*INSTRUCTIONS FOR THE TASK*: The records below need to be printed in full. Keep each one exact.
(Beginning of DATA EXTRACT)
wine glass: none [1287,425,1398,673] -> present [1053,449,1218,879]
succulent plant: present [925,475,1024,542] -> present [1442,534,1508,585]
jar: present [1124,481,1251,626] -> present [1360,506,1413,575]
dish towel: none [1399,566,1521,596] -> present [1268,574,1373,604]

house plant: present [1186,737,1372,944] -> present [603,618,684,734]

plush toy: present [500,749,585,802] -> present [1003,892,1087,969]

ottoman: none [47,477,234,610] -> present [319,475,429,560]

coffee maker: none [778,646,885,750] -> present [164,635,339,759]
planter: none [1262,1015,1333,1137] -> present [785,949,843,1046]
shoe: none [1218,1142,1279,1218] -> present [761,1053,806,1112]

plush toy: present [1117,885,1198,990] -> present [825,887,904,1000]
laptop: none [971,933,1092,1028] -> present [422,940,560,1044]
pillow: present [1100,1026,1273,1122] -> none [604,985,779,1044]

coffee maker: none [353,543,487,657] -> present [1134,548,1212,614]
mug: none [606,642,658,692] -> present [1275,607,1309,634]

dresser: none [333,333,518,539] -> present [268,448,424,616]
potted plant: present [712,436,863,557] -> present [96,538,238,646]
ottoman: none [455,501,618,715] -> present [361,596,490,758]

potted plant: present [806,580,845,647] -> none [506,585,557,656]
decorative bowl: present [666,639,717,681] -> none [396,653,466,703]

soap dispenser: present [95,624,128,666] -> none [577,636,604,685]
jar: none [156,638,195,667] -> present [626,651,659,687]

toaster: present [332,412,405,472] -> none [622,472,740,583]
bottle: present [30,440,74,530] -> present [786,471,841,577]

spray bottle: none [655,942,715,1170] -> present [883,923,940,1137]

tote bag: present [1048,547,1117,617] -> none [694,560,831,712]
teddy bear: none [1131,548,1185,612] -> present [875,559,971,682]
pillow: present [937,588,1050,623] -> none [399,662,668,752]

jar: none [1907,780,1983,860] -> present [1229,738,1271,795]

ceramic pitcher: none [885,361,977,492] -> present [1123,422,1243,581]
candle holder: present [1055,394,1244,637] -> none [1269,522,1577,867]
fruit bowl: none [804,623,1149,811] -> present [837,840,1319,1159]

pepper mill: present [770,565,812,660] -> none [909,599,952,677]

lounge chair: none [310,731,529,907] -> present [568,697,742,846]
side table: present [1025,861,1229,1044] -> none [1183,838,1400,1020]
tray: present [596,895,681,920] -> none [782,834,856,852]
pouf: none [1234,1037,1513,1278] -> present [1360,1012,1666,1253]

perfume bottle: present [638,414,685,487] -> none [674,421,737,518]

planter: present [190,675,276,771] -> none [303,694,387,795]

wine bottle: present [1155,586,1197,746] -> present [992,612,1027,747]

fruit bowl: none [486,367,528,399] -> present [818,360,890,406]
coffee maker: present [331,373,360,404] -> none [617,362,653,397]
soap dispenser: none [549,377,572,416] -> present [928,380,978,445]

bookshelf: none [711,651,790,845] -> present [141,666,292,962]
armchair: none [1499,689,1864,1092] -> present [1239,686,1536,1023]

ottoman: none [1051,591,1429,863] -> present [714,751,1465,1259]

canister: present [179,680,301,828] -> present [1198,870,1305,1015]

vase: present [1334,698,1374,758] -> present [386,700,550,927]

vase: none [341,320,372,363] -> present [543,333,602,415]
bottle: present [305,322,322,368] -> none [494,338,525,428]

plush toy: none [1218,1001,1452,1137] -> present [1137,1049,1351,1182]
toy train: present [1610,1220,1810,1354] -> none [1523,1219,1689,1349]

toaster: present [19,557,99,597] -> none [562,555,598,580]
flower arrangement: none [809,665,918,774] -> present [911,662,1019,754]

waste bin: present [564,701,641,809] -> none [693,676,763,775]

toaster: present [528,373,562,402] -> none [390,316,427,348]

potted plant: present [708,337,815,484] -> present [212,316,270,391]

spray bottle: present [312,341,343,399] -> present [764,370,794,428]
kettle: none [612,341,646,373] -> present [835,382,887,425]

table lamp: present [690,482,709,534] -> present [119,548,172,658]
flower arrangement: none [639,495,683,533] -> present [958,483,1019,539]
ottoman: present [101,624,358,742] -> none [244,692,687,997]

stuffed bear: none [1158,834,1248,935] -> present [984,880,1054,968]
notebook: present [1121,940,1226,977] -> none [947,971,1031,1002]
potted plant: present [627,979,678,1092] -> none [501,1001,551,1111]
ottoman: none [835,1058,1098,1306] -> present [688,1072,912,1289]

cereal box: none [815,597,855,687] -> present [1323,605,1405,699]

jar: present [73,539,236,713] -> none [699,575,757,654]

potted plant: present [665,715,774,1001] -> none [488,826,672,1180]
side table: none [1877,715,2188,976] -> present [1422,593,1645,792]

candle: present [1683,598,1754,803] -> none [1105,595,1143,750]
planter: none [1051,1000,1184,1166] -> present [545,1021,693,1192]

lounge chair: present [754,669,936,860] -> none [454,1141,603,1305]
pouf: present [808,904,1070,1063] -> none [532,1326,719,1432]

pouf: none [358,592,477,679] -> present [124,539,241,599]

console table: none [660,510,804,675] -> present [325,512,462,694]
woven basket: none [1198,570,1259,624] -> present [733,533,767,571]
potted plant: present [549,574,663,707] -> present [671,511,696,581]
(End of DATA EXTRACT)
*EXERCISE OUTPUT*:
wine glass: none [1287,425,1398,673] -> present [1053,449,1218,879]
succulent plant: present [925,475,1024,542] -> present [1442,534,1508,585]
jar: present [1124,481,1251,626] -> present [1360,506,1413,575]
dish towel: none [1399,566,1521,596] -> present [1268,574,1373,604]

house plant: present [1186,737,1372,944] -> present [603,618,684,734]

plush toy: present [500,749,585,802] -> present [1003,892,1087,969]

ottoman: none [47,477,234,610] -> present [319,475,429,560]

coffee maker: none [778,646,885,750] -> present [164,635,339,759]
planter: none [1262,1015,1333,1137] -> present [785,949,843,1046]
shoe: none [1218,1142,1279,1218] -> present [761,1053,806,1112]

plush toy: present [1117,885,1198,990] -> present [825,887,904,1000]
laptop: none [971,933,1092,1028] -> present [422,940,560,1044]
pillow: present [1100,1026,1273,1122] -> none [604,985,779,1044]

coffee maker: none [353,543,487,657] -> present [1134,548,1212,614]
mug: none [606,642,658,692] -> present [1275,607,1309,634]

dresser: none [333,333,518,539] -> present [268,448,424,616]
potted plant: present [712,436,863,557] -> present [96,538,238,646]
ottoman: none [455,501,618,715] -> present [361,596,490,758]

potted plant: present [806,580,845,647] -> none [506,585,557,656]
decorative bowl: present [666,639,717,681] -> none [396,653,466,703]

soap dispenser: present [95,624,128,666] -> none [577,636,604,685]
jar: none [156,638,195,667] -> present [626,651,659,687]

toaster: present [332,412,405,472] -> none [622,472,740,583]
bottle: present [30,440,74,530] -> present [786,471,841,577]

spray bottle: none [655,942,715,1170] -> present [883,923,940,1137]

tote bag: present [1048,547,1117,617] -> none [694,560,831,712]
teddy bear: none [1131,548,1185,612] -> present [875,559,971,682]
pillow: present [937,588,1050,623] -> none [399,662,668,752]

jar: none [1907,780,1983,860] -> present [1229,738,1271,795]

ceramic pitcher: none [885,361,977,492] -> present [1123,422,1243,581]
candle holder: present [1055,394,1244,637] -> none [1269,522,1577,867]
fruit bowl: none [804,623,1149,811] -> present [837,840,1319,1159]

pepper mill: present [770,565,812,660] -> none [909,599,952,677]

lounge chair: none [310,731,529,907] -> present [568,697,742,846]
side table: present [1025,861,1229,1044] -> none [1183,838,1400,1020]
tray: present [596,895,681,920] -> none [782,834,856,852]
pouf: none [1234,1037,1513,1278] -> present [1360,1012,1666,1253]

perfume bottle: present [638,414,685,487] -> none [674,421,737,518]

planter: present [190,675,276,771] -> none [303,694,387,795]

wine bottle: present [1155,586,1197,746] -> present [992,612,1027,747]

fruit bowl: none [486,367,528,399] -> present [818,360,890,406]
coffee maker: present [331,373,360,404] -> none [617,362,653,397]
soap dispenser: none [549,377,572,416] -> present [928,380,978,445]

bookshelf: none [711,651,790,845] -> present [141,666,292,962]
armchair: none [1499,689,1864,1092] -> present [1239,686,1536,1023]

ottoman: none [1051,591,1429,863] -> present [714,751,1465,1259]

canister: present [179,680,301,828] -> present [1198,870,1305,1015]

vase: present [1334,698,1374,758] -> present [386,700,550,927]

vase: none [341,320,372,363] -> present [543,333,602,415]
bottle: present [305,322,322,368] -> none [494,338,525,428]

plush toy: none [1218,1001,1452,1137] -> present [1137,1049,1351,1182]
toy train: present [1610,1220,1810,1354] -> none [1523,1219,1689,1349]

toaster: present [19,557,99,597] -> none [562,555,598,580]
flower arrangement: none [809,665,918,774] -> present [911,662,1019,754]

waste bin: present [564,701,641,809] -> none [693,676,763,775]

toaster: present [528,373,562,402] -> none [390,316,427,348]

potted plant: present [708,337,815,484] -> present [212,316,270,391]

spray bottle: present [312,341,343,399] -> present [764,370,794,428]
kettle: none [612,341,646,373] -> present [835,382,887,425]

table lamp: present [690,482,709,534] -> present [119,548,172,658]
flower arrangement: none [639,495,683,533] -> present [958,483,1019,539]
ottoman: present [101,624,358,742] -> none [244,692,687,997]

stuffed bear: none [1158,834,1248,935] -> present [984,880,1054,968]
notebook: present [1121,940,1226,977] -> none [947,971,1031,1002]
potted plant: present [627,979,678,1092] -> none [501,1001,551,1111]
ottoman: none [835,1058,1098,1306] -> present [688,1072,912,1289]

cereal box: none [815,597,855,687] -> present [1323,605,1405,699]

jar: present [73,539,236,713] -> none [699,575,757,654]

potted plant: present [665,715,774,1001] -> none [488,826,672,1180]
side table: none [1877,715,2188,976] -> present [1422,593,1645,792]

candle: present [1683,598,1754,803] -> none [1105,595,1143,750]
planter: none [1051,1000,1184,1166] -> present [545,1021,693,1192]

lounge chair: present [754,669,936,860] -> none [454,1141,603,1305]
pouf: present [808,904,1070,1063] -> none [532,1326,719,1432]

pouf: none [358,592,477,679] -> present [124,539,241,599]

console table: none [660,510,804,675] -> present [325,512,462,694]
woven basket: none [1198,570,1259,624] -> present [733,533,767,571]
potted plant: present [549,574,663,707] -> present [671,511,696,581]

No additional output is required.